Lucas Ganem

Comissão da CMBH decide prosseguir com investigação sobre Lucas Ganem

Relatório preliminar mantém investigações sobre vereador

A Comissão Processante da Câmara Municipal de Belo Horizonte (CMBH) decidiu continuar com as investigações sobre o vereador Lucas Ganem, do MDB. A decisão foi tomada após a relatora Marilda Portela, do PL, analisar a defesa prévia do parlamentar e encontrar justa causa para continuar com o processo. A denúncia, catalogada como Denúncia 1/2026, aponta possíveis condutas incompatíveis com o decoro parlamentar e a dignidade da Casa.

Este é o segundo procedimento contra Ganem, uma vez que uma denúncia anterior foi arquivada devido ao prazo legal ter sido ultrapassado, conforme decisão do Tribunal de Justiça de Minas Gerais (TJMG).

Acusações e defesa do vereador

A denúncia contra Ganem foi feita pela cidadã Daniela Conceição Sousa e se fundamenta em dois núcleos principais. O primeiro núcleo alega que Ganem teria fornecido uma declaração falsa para a transferência de seu domicílio eleitoral para Belo Horizonte, em fevereiro de 2024. A denúncia questiona a manutenção de atividades e vínculos fora de Belo Horizonte durante seu mandato, o que poderia afetar seus deveres parlamentares e o decoro.

O segundo núcleo da acusação afirma que o gabinete de Ganem estaria operando com assessores que não atuam predominantemente em Belo Horizonte, apesar de estarem formalmente vinculados à Câmara. A responsabilidade pela nomeação e supervisão desses servidores, bem como a gestão de suas folhas de ponto, recai sobre Ganem, segundo a denúncia.

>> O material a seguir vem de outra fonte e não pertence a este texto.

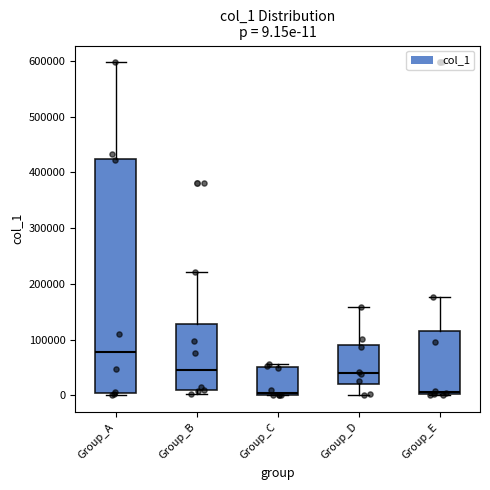

Comparing the boxes themselves (not the whiskers), which one is the tallest?

Group_A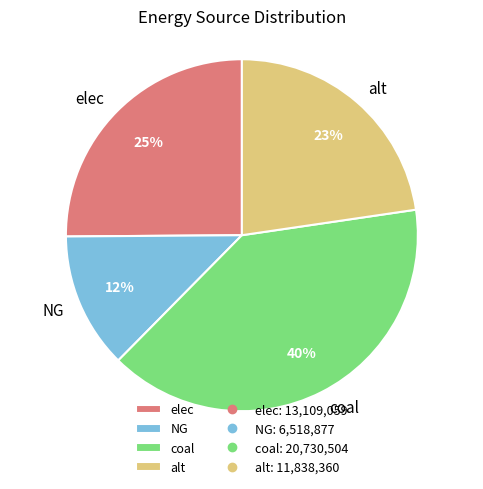

The elec slice represents 17% of the pie. True or false?

False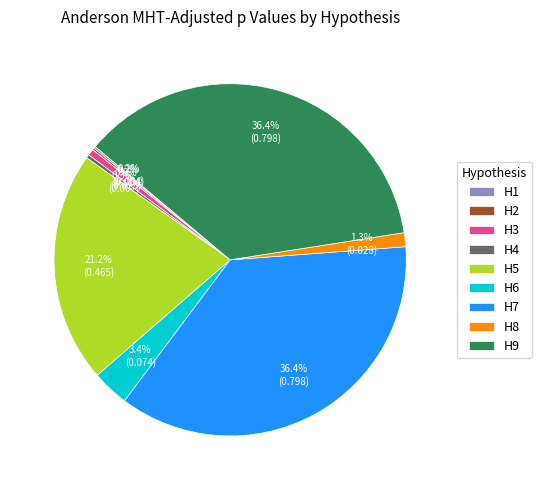

The H6 slice represents 3% of the pie. True or false?

True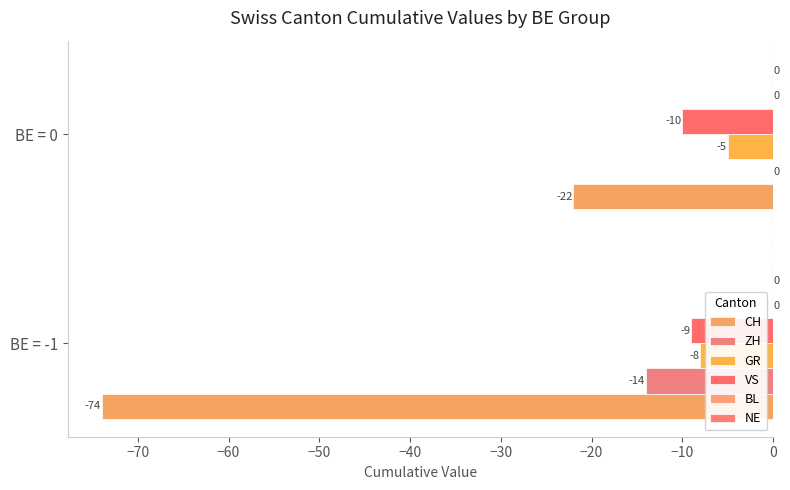

At which category is the sum across all series the highest?

BE = 0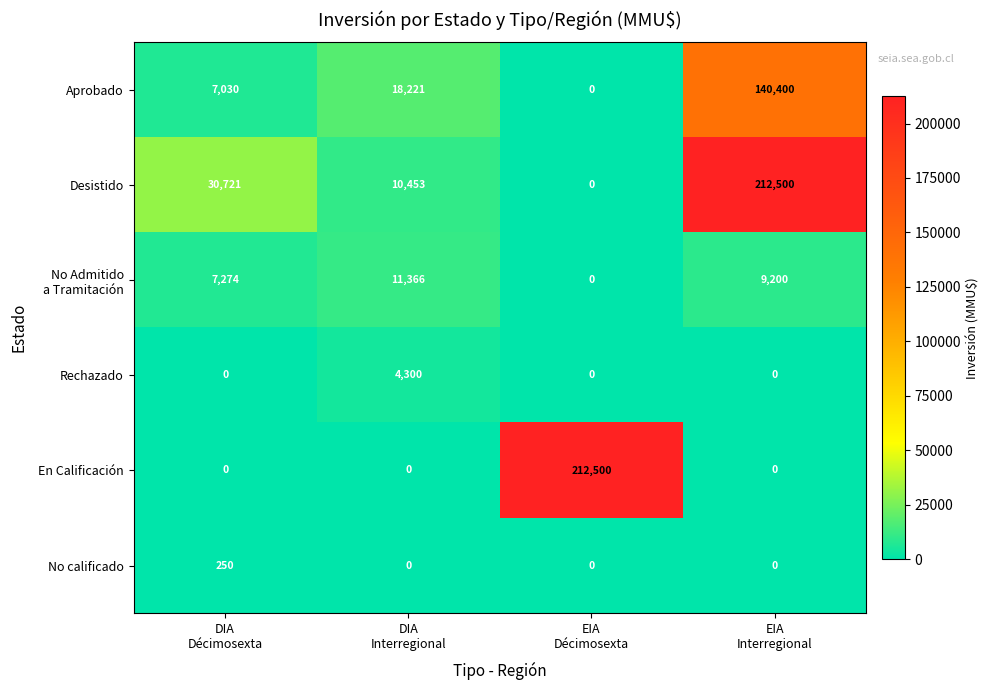

What is the spread (max minus min) of values at EIA
Décimosexta?

212500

Argumentos da defesa e análise da relatora

Os advogados de Lucas Ganem contestaram a notificação por edital, alegando que ela foi irregular, já que Ganem nunca esteve ausente do município. Eles também argumentam que a questão do domicílio eleitoral é de competência exclusiva da Justiça Eleitoral e que a repetição dos fatos da denúncia de 2025 configura perseguição política.

A defesa afirma que não houve irregularidades na transferência do domicílio eleitoral e que a acusação confunde conceitos de domicílio eleitoral e civil. Alegam ainda que não existem ‘servidores fantasmas’ no gabinete e criticam a qualidade das provas apresentadas, especialmente em relação ao uso do benefício de alimentação fornecido pela empresa Pluxee.

Prosseguimento das investigações

A relatora Marilda Portela, ao analisar os argumentos da defesa, destacou a validação das tentativas de notificação ao vereador. Foram feitas notificações no endereço funcional, envio de e-mails institucionais, além de publicações no Diário Oficial do Município. Marilda argumenta que não houve prejuízo que justificasse a anulação do procedimento.

Sobre a competência da CMBH para tratar do tema do domicílio eleitoral, Portela esclarece que a análise será limitada à possível repercussão sobre os deveres do mandato e o decoro, sem a intenção de revisar os atos eleitorais. Ela também refutou a ideia de que a repetição dos fatos constitua desvio de finalidade, lembrando que o presidente da Câmara já havia registrado que o arquivamento anterior não impediria uma nova denúncia sobre os mesmos fatos.

Requerimentos e próximos passos

Além de decidir pela continuidade das investigações, a Comissão Processante aprovou o Requerimento 2974/2026. Este requer que toda a documentação da Denúncia 1/2025 seja anexada ao atual processo. Conforme José Ferreira, presidente da comissão, essa documentação é essencial para o andamento das investigações.

A Comissão, composta pelo presidente José Ferreira, por Juninho Los Hermanos (Avante) e pela relatora Marilda Portela, agora deve seguir com a análise das evidências e testemunhos para concluir o processo.

Este parecer não decide o mérito definitivo da denúncia. Nesta fase, cabe à comissão verificar se foram descritos fatos determinados, possível infração e suporte probatório mínimo que justifique a instrução.